African kingdoms and tribes went to war with each other, just like anywhere else, and sometimes the winners would capture prisoners to sell into slavery, as the “spoils of war”.
The Europeans came to African port cities looking to sell guns and buy gold and spices and cloth. Some of these cities had slave markets. The Europeans who had just founded colonies in the Americas had a desperate need for *labor* to work the sugar plantations they’d set up there. It was nearly impossible to get Europeans to come work those plantations voluntarily, as the conditions were so miserable, so the only way to get labor was to buy slaves.
The Europeans bought all the slaves they could get their hands on.
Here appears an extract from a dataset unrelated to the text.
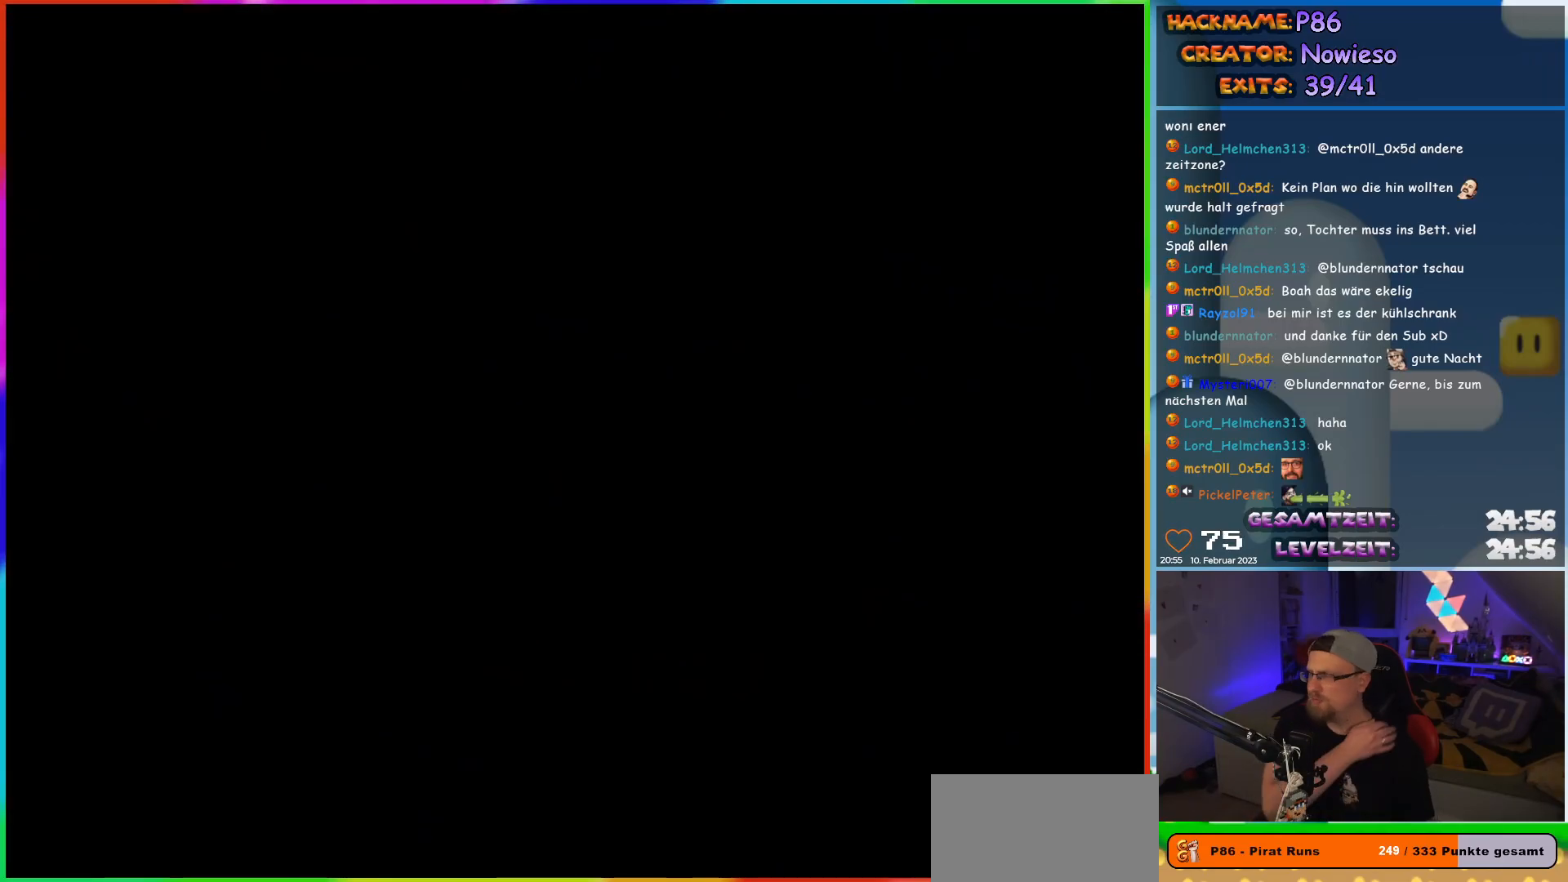
{"buttons": [], "events": []}
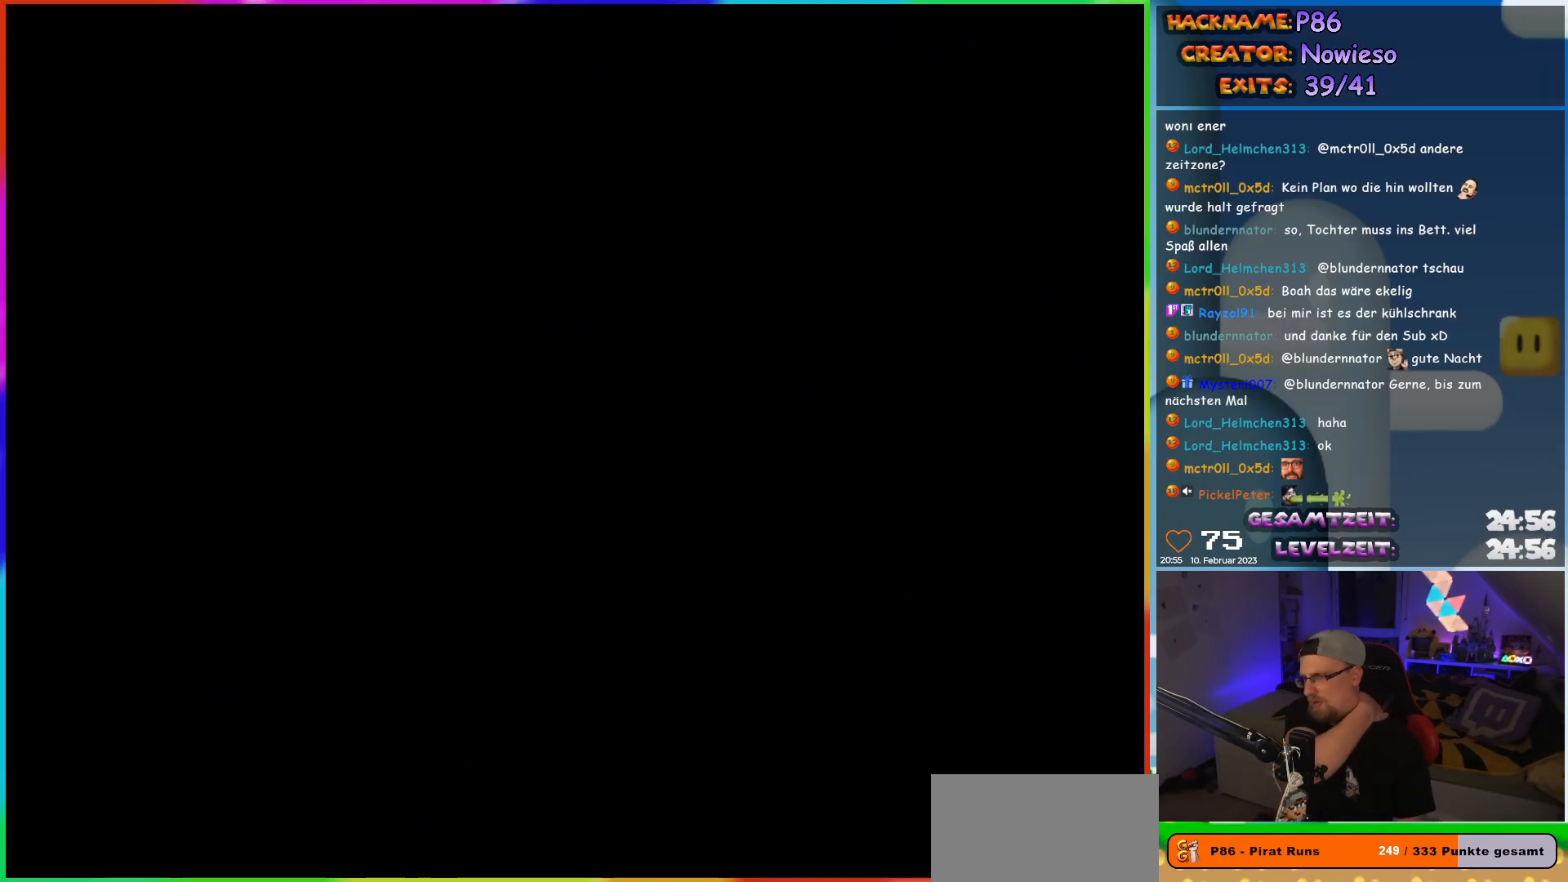
{"buttons": [], "events": []}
It spurred the African kingdoms to go to war *more* so they could capture even more slaves and make even more money selling the slaves to the Europeans.
That’s how it worked for 300-400 years, from the late 1400s to the 1800s. The Europeans didn’t *conquer* sub-Saharan Africa for most of that period. The Portuguese captured a few port cities around the continent, and the Dutch conquered some bits of South Africa and settled there. But for the most part Africa remained independent. It was only in the mid-to-late 1800s that two technological inventions allowed Europe to completely dominate Africa. The drug *quinine* was discovered to be a cure for malaria, which used to kill nearly every European soldier sent to Africa. And then the *Gatling gun* gave European empires a huge military advantage that the Africans couldn’t beat. So by the 1890s all of Africa was colonized by European empires, except for Ethiopia.